# Short problem
Copy every line of the listing below word for word.

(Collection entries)
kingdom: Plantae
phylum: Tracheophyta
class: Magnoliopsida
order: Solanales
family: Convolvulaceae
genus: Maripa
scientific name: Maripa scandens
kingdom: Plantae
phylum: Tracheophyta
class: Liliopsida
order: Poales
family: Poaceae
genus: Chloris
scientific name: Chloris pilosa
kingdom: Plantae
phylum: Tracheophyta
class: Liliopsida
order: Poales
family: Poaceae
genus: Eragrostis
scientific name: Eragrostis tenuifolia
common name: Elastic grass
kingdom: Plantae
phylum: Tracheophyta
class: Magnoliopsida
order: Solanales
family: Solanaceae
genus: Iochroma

# Solution to this task
kingdom: Plantae
phylum: Tracheophyta
class: Magnoliopsida
order: Solanales
family: Convolvulaceae
genus: Maripa
scientific name: Maripa scandens
kingdom: Plantae
phylum: Tracheophyta
class: Liliopsida
order: Poales
family: Poaceae
genus: Chloris
scientific name: Chloris pilosa
kingdom: Plantae
phylum: Tracheophyta
class: Liliopsida
order: Poales
family: Poaceae
genus: Eragrostis
scientific name: Eragrostis tenuifolia
common name: Elastic grass
kingdom: Plantae
phylum: Tracheophyta
class: Magnoliopsida
order: Solanales
family: Solanaceae
genus: Iochroma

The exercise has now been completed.